Data items:
►

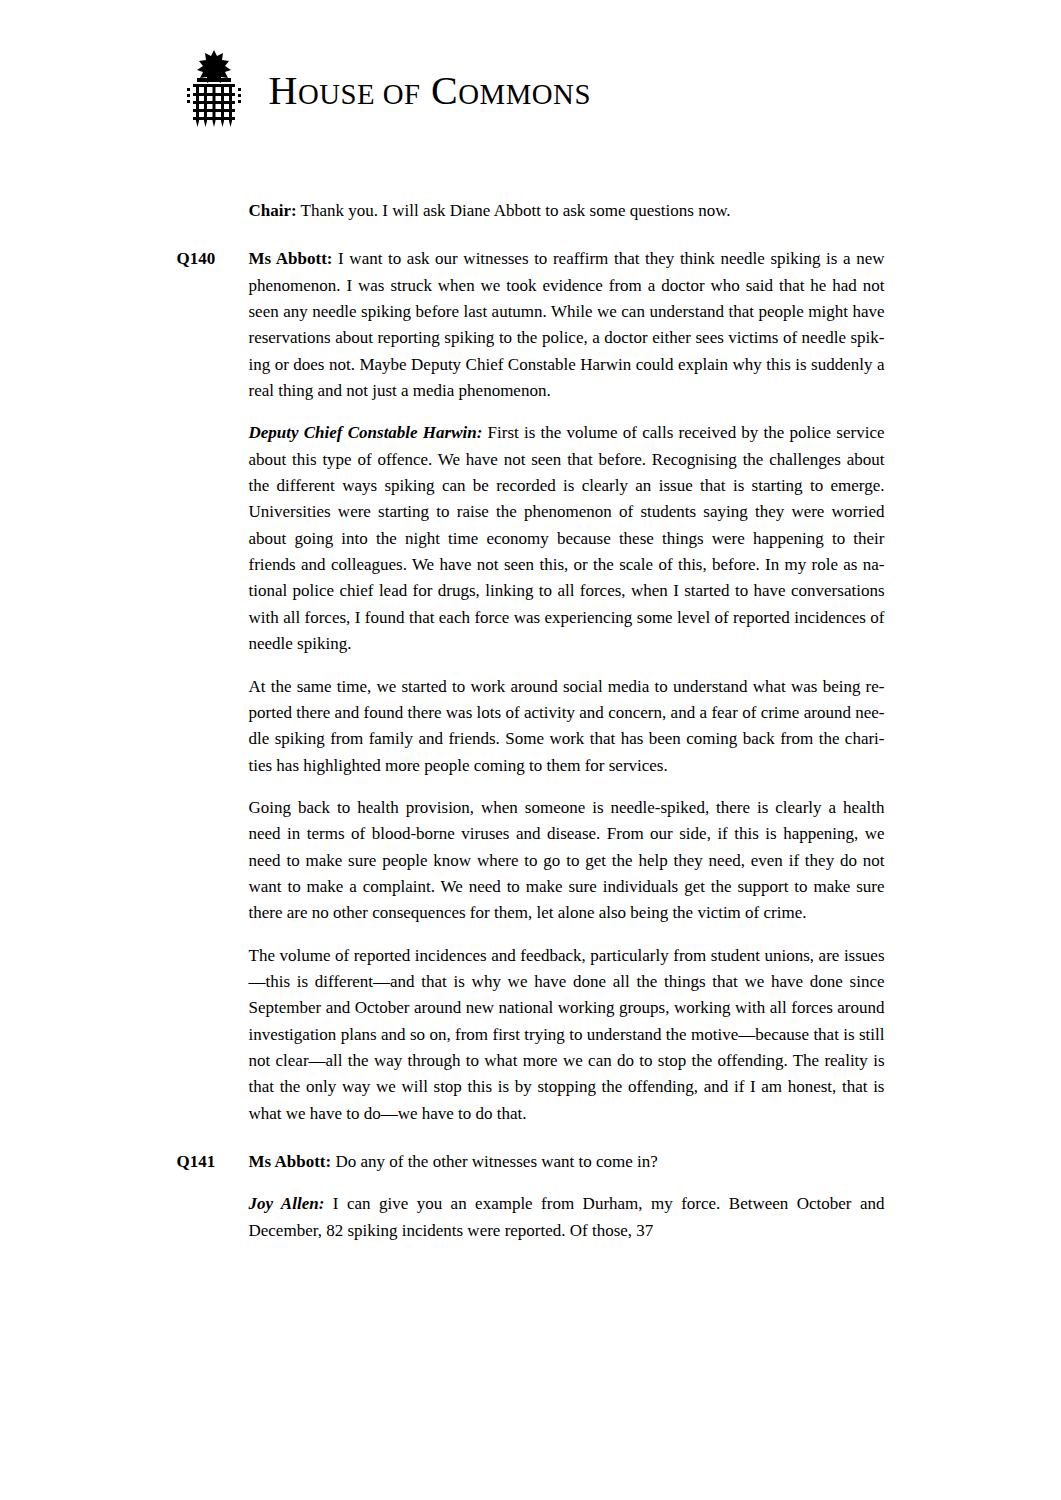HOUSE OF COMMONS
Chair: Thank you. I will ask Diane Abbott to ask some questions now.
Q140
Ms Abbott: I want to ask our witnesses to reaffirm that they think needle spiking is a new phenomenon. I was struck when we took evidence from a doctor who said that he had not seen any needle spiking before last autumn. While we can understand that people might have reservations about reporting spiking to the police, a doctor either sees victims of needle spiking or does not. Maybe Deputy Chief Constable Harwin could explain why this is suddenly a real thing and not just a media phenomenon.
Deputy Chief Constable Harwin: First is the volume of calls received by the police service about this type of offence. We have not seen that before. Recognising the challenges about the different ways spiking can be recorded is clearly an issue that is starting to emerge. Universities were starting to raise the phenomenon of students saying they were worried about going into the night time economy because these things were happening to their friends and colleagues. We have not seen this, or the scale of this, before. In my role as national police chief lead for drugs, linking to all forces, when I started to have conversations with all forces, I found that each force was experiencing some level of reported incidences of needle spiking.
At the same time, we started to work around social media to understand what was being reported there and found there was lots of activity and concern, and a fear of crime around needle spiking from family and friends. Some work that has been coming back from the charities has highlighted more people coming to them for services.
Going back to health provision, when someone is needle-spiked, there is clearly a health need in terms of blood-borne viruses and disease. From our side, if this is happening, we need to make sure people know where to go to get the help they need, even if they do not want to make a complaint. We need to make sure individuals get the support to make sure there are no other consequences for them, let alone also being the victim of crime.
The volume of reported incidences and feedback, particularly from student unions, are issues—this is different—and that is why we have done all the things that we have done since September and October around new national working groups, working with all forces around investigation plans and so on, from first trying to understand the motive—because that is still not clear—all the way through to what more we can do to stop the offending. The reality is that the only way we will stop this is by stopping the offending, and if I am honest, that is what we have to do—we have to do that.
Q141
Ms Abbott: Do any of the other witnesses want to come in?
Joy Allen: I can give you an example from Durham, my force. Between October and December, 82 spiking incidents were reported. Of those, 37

◄

§ Requirement: All of the records should be output exactly as they stand, with pictures omitted.

§ Output of the exercise:
HOUSE OF COMMONS
Chair: Thank you. I will ask Diane Abbott to ask some questions now.
Q140
Ms Abbott: I want to ask our witnesses to reaffirm that they think needle spiking is a new phenomenon. I was struck when we took evidence from a doctor who said that he had not seen any needle spiking before last autumn. While we can understand that people might have reservations about reporting spiking to the police, a doctor either sees victims of needle spiking or does not. Maybe Deputy Chief Constable Harwin could explain why this is suddenly a real thing and not just a media phenomenon.
Deputy Chief Constable Harwin: First is the volume of calls received by the police service about this type of offence. We have not seen that before. Recognising the challenges about the different ways spiking can be recorded is clearly an issue that is starting to emerge. Universities were starting to raise the phenomenon of students saying they were worried about going into the night time economy because these things were happening to their friends and colleagues. We have not seen this, or the scale of this, before. In my role as national police chief lead for drugs, linking to all forces, when I started to have conversations with all forces, I found that each force was experiencing some level of reported incidences of needle spiking.
At the same time, we started to work around social media to understand what was being reported there and found there was lots of activity and concern, and a fear of crime around needle spiking from family and friends. Some work that has been coming back from the charities has highlighted more people coming to them for services.
Going back to health provision, when someone is needle-spiked, there is clearly a health need in terms of blood-borne viruses and disease. From our side, if this is happening, we need to make sure people know where to go to get the help they need, even if they do not want to make a complaint. We need to make sure individuals get the support to make sure there are no other consequences for them, let alone also being the victim of crime.
The volume of reported incidences and feedback, particularly from student unions, are issues—this is different—and that is why we have done all the things that we have done since September and October around new national working groups, working with all forces around investigation plans and so on, from first trying to understand the motive—because that is still not clear—all the way through to what more we can do to stop the offending. The reality is that the only way we will stop this is by stopping the offending, and if I am honest, that is what we have to do—we have to do that.
Q141
Ms Abbott: Do any of the other witnesses want to come in?
Joy Allen: I can give you an example from Durham, my force. Between October and December, 82 spiking incidents were reported. Of those, 37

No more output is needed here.